Explore the material:
[1] Translate this sentence from the piece on flaky test metrics into Spanish: "Fixing one test in a correlated cluster often fixes all of them, making this metric extremely valuable for prioritization."
[2] Pick up the piece on flaky test metrics after its final line and write the next part.

Practical Application

Correlated flakes usually share a root cause:

High positive correlation (both fail together): Shared dependency, database state, or service

High negative correlation (one fails when the other passes): Resource contention, ordering dependency

Cluster of correlated tests: Likely a shared infrastructure issue (database connection pool, file system, network)

Fixing one test in a correlated cluster often fixes all of them, making this metric extremely valuable for prioritization.

Advanced Metric 7: Cost per Flake

This metric translates flaky test impact into dollars, making it easy to communicate with non-technical stakeholders.

Calculation

def calculate_cost_per_flake(config):
    """
    config: {
        'avg_developer_hourly_rate': float,  # e.g., 75.0
        'avg_investigation_minutes': float,  # e.g., 30
        'avg_ci_cost_per_minute': float,  # e.g., 0.05
        'avg_pipeline_duration_minutes': float,  # e.g., 20
        'retries_per_flake': float,  # e.g., 1.5
    }
    """
    # Developer time cost
    dev_cost = (
        config['avg_developer_hourly_rate'] / 60 *
        config['avg_investigation_minutes']
    )

    # CI compute cost
    ci_cost = (
        config['avg_ci_cost_per_minute'] *
        config['avg_pipeline_duration_minutes'] *
        config['retries_per_flake']
    )

    # Opportunity cost (blocked deployments)
    # Rough estimate: 15 minutes of blocked team productivity
    opportunity_cost = config['avg_developer_hourly_rate'] / 60 * 15

    total = dev_cost + ci_cost + opportunity_cost

    return {
        'developer_time': round(dev_cost, 2),
        'ci_compute': round(ci_cost, 2),
        'opportunity_cost': round(opportunity_cost, 2),
        'total_per_flake': round(total, 2),
    }

Example calculation
cost = calculate_cost_per_flake({
    'avg_developer_hourly_rate': 75.0,
    'avg_investigation_minutes': 30,
    'avg_ci_cost_per_minute': 0.05,
    'avg_pipeline_duration_minutes': 20,
    'retries_per_flake': 1.5,
})

Result:
developer_time: $37.50
ci_compute: $1.50
opportunity_cost: $18.75
total_per_flake: $57.75

Multiply the cost per flake by the number of daily flakes to get the monthly cost. For a team experiencing 5 flakes per day at $57.75 each, that is roughly $8,663 per month -- money that justifies investment in flaky test detection and resolution.

Building a Test Reliability Dashboard

Metrics are only useful if they are visible. Here is how to build a dashboard that drives action.

What to Include

A good test reliability dashboard has three sections:

1. Executive Summary (for managers and directors)

Test Suite Health Score (single number, trending)
Pipeline Reliability Rate (percentage, trending)
Monthly cost of flaky tests (dollars)

Provided information:
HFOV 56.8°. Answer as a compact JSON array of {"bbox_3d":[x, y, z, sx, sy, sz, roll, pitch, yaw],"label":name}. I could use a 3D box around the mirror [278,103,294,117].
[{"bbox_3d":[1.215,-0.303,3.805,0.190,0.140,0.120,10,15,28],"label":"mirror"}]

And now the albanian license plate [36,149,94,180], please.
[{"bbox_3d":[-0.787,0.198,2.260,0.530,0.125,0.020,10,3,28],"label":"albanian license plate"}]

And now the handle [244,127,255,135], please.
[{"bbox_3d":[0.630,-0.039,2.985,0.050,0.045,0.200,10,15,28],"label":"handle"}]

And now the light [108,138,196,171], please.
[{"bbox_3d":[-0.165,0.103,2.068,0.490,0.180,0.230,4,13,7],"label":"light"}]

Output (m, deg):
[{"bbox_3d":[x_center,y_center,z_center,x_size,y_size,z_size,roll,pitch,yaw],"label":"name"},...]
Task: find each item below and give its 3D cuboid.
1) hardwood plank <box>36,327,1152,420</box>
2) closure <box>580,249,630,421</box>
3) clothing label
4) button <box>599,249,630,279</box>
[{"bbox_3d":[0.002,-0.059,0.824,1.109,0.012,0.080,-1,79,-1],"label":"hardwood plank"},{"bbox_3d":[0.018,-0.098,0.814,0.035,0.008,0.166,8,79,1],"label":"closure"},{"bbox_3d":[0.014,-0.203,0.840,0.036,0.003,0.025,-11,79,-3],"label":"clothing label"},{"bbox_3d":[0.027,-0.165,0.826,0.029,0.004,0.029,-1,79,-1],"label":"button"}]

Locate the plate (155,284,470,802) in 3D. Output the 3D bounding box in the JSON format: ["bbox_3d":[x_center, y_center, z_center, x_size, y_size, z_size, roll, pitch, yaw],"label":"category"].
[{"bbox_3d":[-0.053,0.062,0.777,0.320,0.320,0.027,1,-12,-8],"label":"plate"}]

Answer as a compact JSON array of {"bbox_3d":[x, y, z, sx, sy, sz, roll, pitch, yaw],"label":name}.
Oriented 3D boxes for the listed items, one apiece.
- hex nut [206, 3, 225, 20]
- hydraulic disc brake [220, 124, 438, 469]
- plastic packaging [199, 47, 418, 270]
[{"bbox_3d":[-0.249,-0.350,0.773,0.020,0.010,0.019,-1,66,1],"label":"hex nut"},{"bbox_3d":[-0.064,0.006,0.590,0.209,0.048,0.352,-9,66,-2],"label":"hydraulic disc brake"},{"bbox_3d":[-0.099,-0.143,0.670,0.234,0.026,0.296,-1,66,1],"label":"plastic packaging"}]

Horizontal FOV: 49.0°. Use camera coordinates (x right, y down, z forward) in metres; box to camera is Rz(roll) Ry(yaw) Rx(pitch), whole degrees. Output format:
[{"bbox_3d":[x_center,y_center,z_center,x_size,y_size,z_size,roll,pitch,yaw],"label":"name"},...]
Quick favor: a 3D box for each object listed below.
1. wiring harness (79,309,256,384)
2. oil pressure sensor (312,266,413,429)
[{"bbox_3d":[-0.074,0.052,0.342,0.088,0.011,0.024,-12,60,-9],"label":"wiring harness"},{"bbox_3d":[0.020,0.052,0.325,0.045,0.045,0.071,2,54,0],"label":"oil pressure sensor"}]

Results for each task:
[1] Corregir una prueba de un grupo correlacionado a menudo las corrige todas, lo que hace que esta métrica sea extremadamente valiosa para la priorización.

[2]
Flaky test count trend (last 90 days)

2. Operational View (for QA leads and team leads)

Top 10 flakiest tests by FlakeScore
Quarantine status (count, age, trend)
MTTR breakdown (MTTD, MTTA, MTTF, MTTV)
Flake rate by test category (unit, integration, E2E)

3. Detail View (for engineers)

Individual test FlakeScores with history
Failure pattern analysis (time-based, ordering-based)
Correlated test clusters
Fix recommendations

Implementation

For teams using DeFlaky, the dashboard is built in and updates automatically after every CI run. For teams building their own, here is a data model:

-- Test results table
CREATE TABLE test_results (
    id SERIAL PRIMARY KEY,
    test_name VARCHAR(500) NOT NULL,
    test_file VARCHAR(500) NOT NULL,
    suite_name VARCHAR(200),
    status VARCHAR(10) NOT NULL,  -- 'pass', 'fail', 'skip'
    duration_ms INTEGER,
    error_message TEXT,
    run_id VARCHAR(100) NOT NULL,
    branch VARCHAR(200),
    commit_sha VARCHAR(40),
    ci_platform VARCHAR(50),
    worker_id VARCHAR(50),
    created_at TIMESTAMP DEFAULT NOW()
);

-- Flaky test tracking
CREATE TABLE flaky_tests (
    id SERIAL PRIMARY KEY,
    test_name VARCHAR(500) NOT NULL,
    test_file VARCHAR(500) NOT NULL,
    flake_score DECIMAL(5,2),
    flake_rate DECIMAL(5,4),
    first_detected TIMESTAMP,
    last_flake TIMESTAMP,
    status VARCHAR(20) DEFAULT 'active',  -- 'active', 'quarantined', 'fixed'
    assigned_to VARCHAR(100),
    resolved_at TIMESTAMP,
    root_cause VARCHAR(50),  -- 'timing', 'isolation', 'environment', 'data', 'unknown'
    updated_at TIMESTAMP DEFAULT NOW()
);

-- Pipeline runs
CREATE TABLE pipeline_runs (
    id SERIAL PRIMARY KEY,
    run_id VARCHAR(100) NOT NULL,
    branch VARCHAR(200),
    commit_sha VARCHAR(40),
    status VARCHAR(10),  -- 'pass', 'fail'
    attempts INTEGER DEFAULT 1,
    total_tests INTEGER,
    passed_tests INTEGER,
    failed_tests INTEGER,
    flaky_tests INTEGER,
    duration_seconds INTEGER,
    ci_platform VARCHAR(50),
    created_at TIMESTAMP DEFAULT NOW()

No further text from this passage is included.